For a self-described “city girl”, Mary Lee Agnew spends a lot of time in nature. As an artist’s model, Agnew commuted at all times of the day to art classes around Milwaukee by bike. Along the way, she noticed the surprising amount of wildlife present in Wisconsin’s largest city.
“I wanted to capture the stuff I was seeing,” Agnew recalls. She started photographing the birds and small mammals she encountered in her travels with a small point and shoot camera. A fellow photographer she ran into in the field was surprised by her ability to be in the right place at the right time. Impressed, he gave her a better camera with a telephoto lens.
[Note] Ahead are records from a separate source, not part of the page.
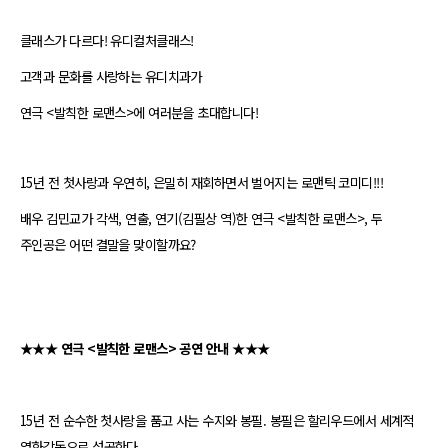
클래스가 다르다! 유디컬처클래스!
고객과 문화를 사랑하는 유디치과가
연극 <발칙한 로맨스>에 여러분을 초대합니다!
15년 전 첫사랑과 우연히, 은밀히 재회하면서 벌어지는 로맨틱 코미디!!!
배우 김민교가 각색, 연출, 연기(김필상 역)한 연극 <발칙한 로맨스>, 두
주인공은 어떤 결말을 맞이할까요?
★★★ 연극 <발칙한 로맨스> 공연 안내 ★★★
15년 전 순수한 첫사랑을 품고 사는 수지와 봉필. 봉필은 할리우드에서 세계적
영화감독으로 성공한다.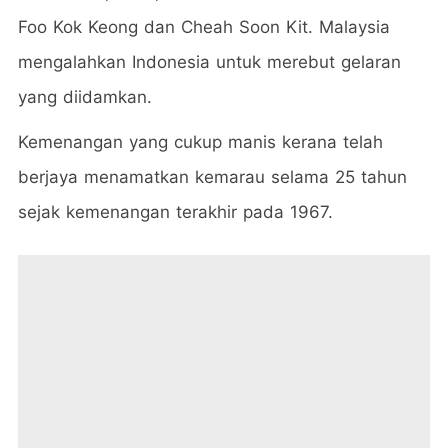
Foo Kok Keong dan Cheah Soon Kit. Malaysia
mengalahkan Indonesia untuk merebut gelaran
yang diidamkan.
Kemenangan yang cukup manis kerana telah
berjaya menamatkan kemarau selama 25 tahun
sejak kemenangan terakhir pada 1967.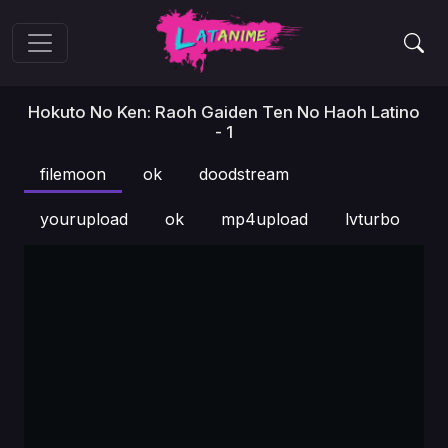
Hokuto No Ken: Raoh Gaiden Ten No Haoh Latino
- 1
filemoon
ok
doodstream
yourupload
ok
mp4upload
lvturbo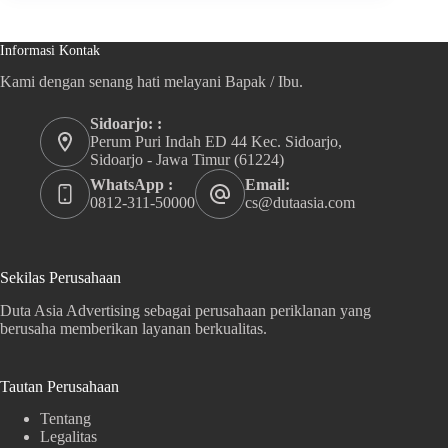
Informasi Kontak
Kami dengan senang hati melayani Bapak / Ibu.
Sidoarjo: :
Perum Puri Indah ED 44 Kec. Sidoarjo,
Sidoarjo - Jawa Timur (61224)
WhatsApp :
Email:
0812-311-50000
cs@dutaasia.com
Sekilas Perusahaan
Duta Asia Advertising sebagai perusahaan periklanan yang
berusaha memberikan layanan berkualitas.
Tautan Perusahaan
Tentang
Legalitas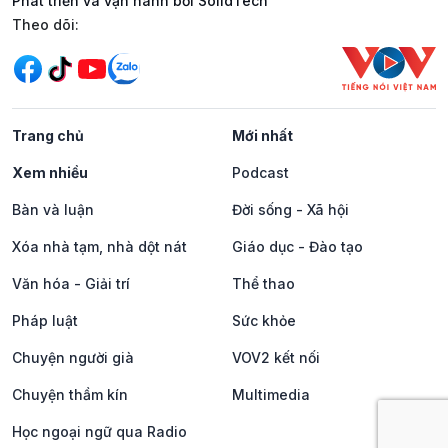
Phát triển và vận hành bởi SolidTech
Mạng xã hội
Theo dõi:
Trang chủ
Mới nhất
Xem nhiều
Podcast
Bàn và luận
Đời sống - Xã hội
Xóa nhà tạm, nhà dột nát
Giáo dục - Đào tạo
Văn hóa - Giải trí
Thể thao
Pháp luật
Sức khỏe
Chuyện người già
VOV2 kết nối
Chuyện thầm kín
Multimedia
Học ngoại ngữ qua Radio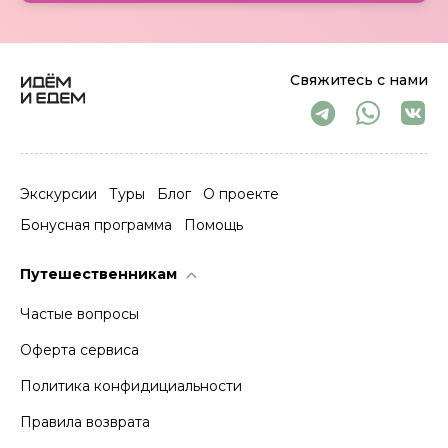
Свяжитесь с нами
Экскурсии
Туры
Блог
О проекте
Бонусная программа
Помощь
Путешественникам
Частые вопросы
Оферта сервиса
Политика конфидициальности
Правила возврата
Agnew was amazed by the stranger’s generosity.“I was just astounded,” Agnew said. “I was like: ‘No you’re not, you’re not just giving me this camera!’ And he literally set the backpack down and he said ‘I’m just going to leave it here then.’”.
That stranger’s kind act has paid off for Agnew and her growing audience of urban wildlife enthusiasts who purchase her calendars and follow her on Facebook. To many, she’s known as the fox photographer. She first encountered “Big Red” on the Lake Michigan shore where she documented a successful hunt in which the red fox jumped to pluck a duck right out of the air. The two became fast friends.
“He just trusted me beyond all belief. Astonishing. He would bring his little kits almost literally to my feet,” Agnew says. “It’s like almost like I was one of the foxes.”
In fact, Agnew’s most impressive pictures may not be the ones she has taken herself. The pictures a friend snapped showing her just inches away from the littles kits while holding her camera are remarkable to behold. And a perfect framing of a friendship between fox and human.